Juli Zeh qui signe depuis L’Aigle et l’ange (2001), La Fille sans qualités (2007) et L’Ultime Question (2008), des livres en prise directe avec leur temps, possède une voix bien à elle : travaillée par la ténacité du doute et la volonté de comprendre, l’intelligence de cette jeune femme née en 1974 a le recul de qui ne veut pas s’en laisser conter. En plaçant cette fois son intrigue dans le futur, Juli Zeh laisse le champ libre à l’emprise d’un imaginaire qui porte à son paroxysme le bien-être du corps.
Nous sommes au milieu du XXIe siècle, dans une société parvenue au terme d’une évolution, semble-t-il, inéluctable. Les lois du marché, plus encore la religion, y sont devenues « des idéologies fumeuses » et c’est désormais la santé qui se trouve érigée en principe de légitimation du pouvoir. En d’autres termes, les gens sont en bonne santé et ont le devoir de le rester. Pas seulement pour eux-mêmes, au nom de « la normalité », de la raison, du bon sens, mais aussi pour le bien-être général. Selon cette « Méthode », ils sont ainsi tenus responsables de leur sommeil, de leur nutrition et de l’activité sportive qu’ils pratiquent. Même « l’amour » n’est plus qu’une question de compatibilité entre deux systèmes immunitaires – une mesure prophylactique de plus orchestrée par la très romantique « Centrale pour la recherche des partenaires ». Les citoyens ont beau avoir une puce plantée dans le bras, l’Etat traque sans relâche les ennemis intérieurs, comme le groupuscule extrémiste « Droit à la Maladie »…
Un réquisitoire contre la dictature de la prévention.

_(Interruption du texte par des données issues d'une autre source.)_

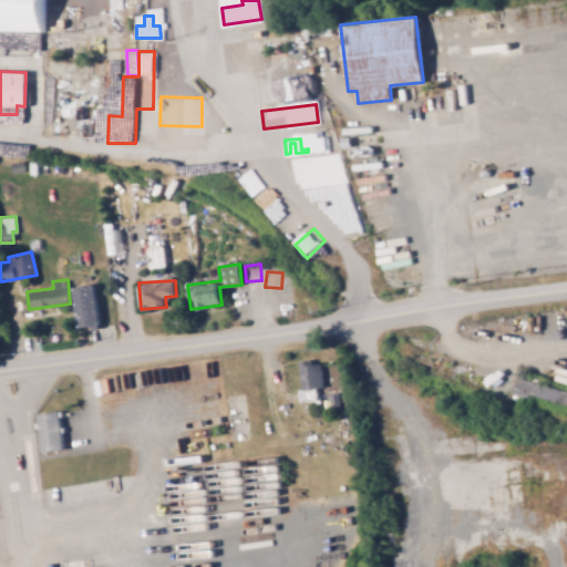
[(74,286),(75,327),(99,326),(96,285),(74,286)]
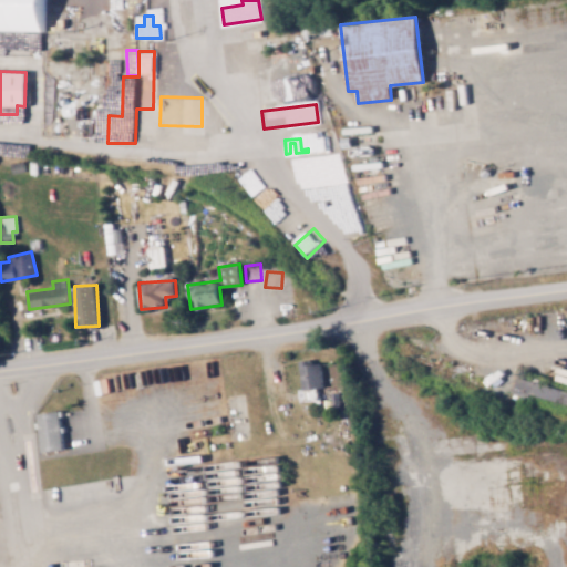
[(323,387),(321,361),(299,363),(302,389),(323,387)]
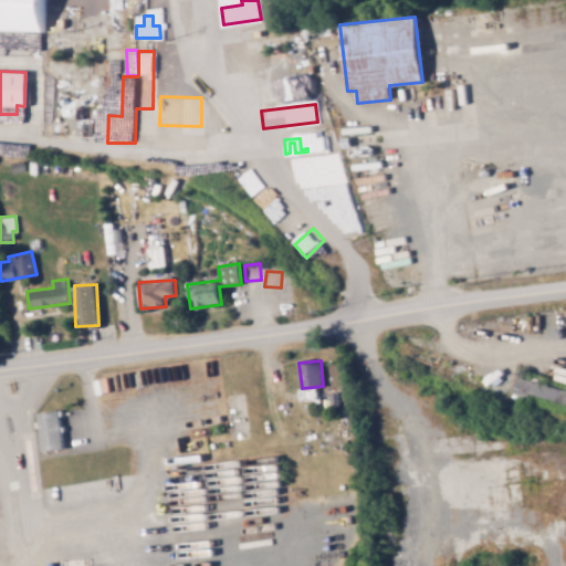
[(565,389),(515,375),(511,389),(565,405),(565,389)]
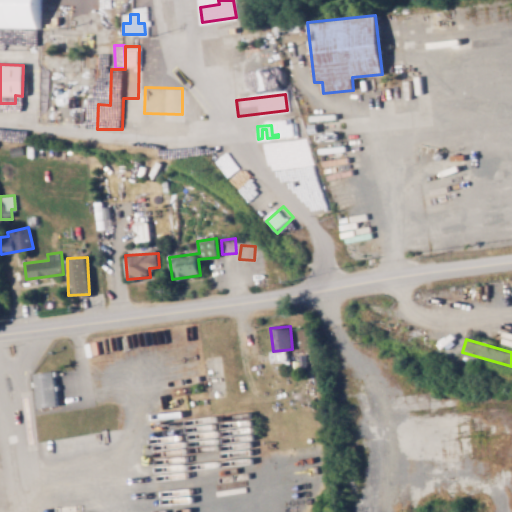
[(58,405),(53,370),(33,373),(38,408),(58,405)]
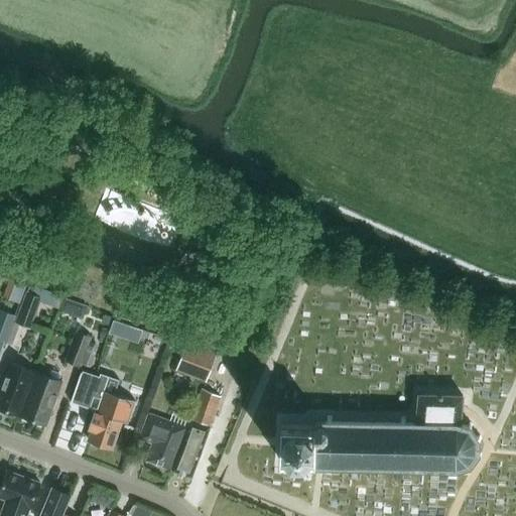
[(228,282),(225,260),(183,265),(185,287),(228,282)]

La jeune femme Mia Holl, biologiste de son état, a toujours, elle, adhéré à ce cours des choses. Jusqu’au jour où, ébranlée par le suicide de son frère, Moritz, confondu par son ADN pour un viol qu’il n’aura cessé de nier, elle se retranche chez elle. « Personne ne peut comprendre ce que j’endure. (…) Si j’étais un chien – j’aboierais contre moi-même pour m’empêcher d’approcher », dit-elle pour qu’on la laisse en paix. Sauf que ce faisant, Mia se soustrait aux impératifs de totale transparence, se rendant chaque jour un peu plus suspecte en négligeant, puis en refusant de se soumettre aux contrôles obligatoires. D’ailleurs, en pleurant la condamnation de son frère, qu’elle croit innocent, n’est-ce pas l’infaillibilité du système tout entier qu’elle met en doute ? Le doute comme maladie de l’esprit n’est-il pas, davantage que le plus commun des bacilles, le virus le plus infectieux ? Avec l’irruption de Heinrich Kramer, un fanatique convaincu de « La Méthode », le cas Mia Holl, accusée bientôt de délinquance subversive, va nécessairement devenir une affaire d’Etat… Séquencé en de nombreux et courts chapitres, servi par le goût de la formule percutante et un sens du dialogue très rythmé, le scénario « orwellien » inventé par Juli Zeh est d’une ingéniosité implacable. Juriste de formation, la romancière évalue, pèse ses mots plus qu’elle ne les écrit. D’une certaine façon, elle les assigne à révéler jusqu’au bout ce qu’ils ont dans le ventre. Patiente, rigoureuse et précise, elle n’est jamais à court de souffle pour avancer, démontrer, étayer un argument, ou en contester la légitimité. Et assurément, les joutes oratoires entre les différents protagonistes de ce procès monitoire sont l’une des forces d’un texte d’abord conçu pour la scène théâtrale. Quant à la verve spéculative, elle s’impose ici, avec brio.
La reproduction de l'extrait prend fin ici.